YOUR TASK | Return verbatim the lines of the listing below, from the line containing "What volume does" through the line containing "Reading: 12 °C", inclusive.

(SUPPLIED MATERIAL begins)

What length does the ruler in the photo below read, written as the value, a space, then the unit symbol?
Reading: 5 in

(SUPPLIED MATERIAL ends)
(SUPPLIED MATERIAL begins)

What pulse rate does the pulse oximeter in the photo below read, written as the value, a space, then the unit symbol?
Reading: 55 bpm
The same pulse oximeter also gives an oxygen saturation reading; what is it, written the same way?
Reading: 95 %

(SUPPLIED MATERIAL ends)
(SUPPLIED MATERIAL begins)

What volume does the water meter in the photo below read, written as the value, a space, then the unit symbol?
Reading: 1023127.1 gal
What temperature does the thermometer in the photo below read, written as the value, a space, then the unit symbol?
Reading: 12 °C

(SUPPLIED MATERIAL ends)

SOLUTION TO THIS PROBLEM |
What volume does the water meter in the photo below read, written as the value, a space, then the unit symbol?
Reading: 1023127.1 gal
What temperature does the thermometer in the photo below read, written as the value, a space, then the unit symbol?
Reading: 12 °C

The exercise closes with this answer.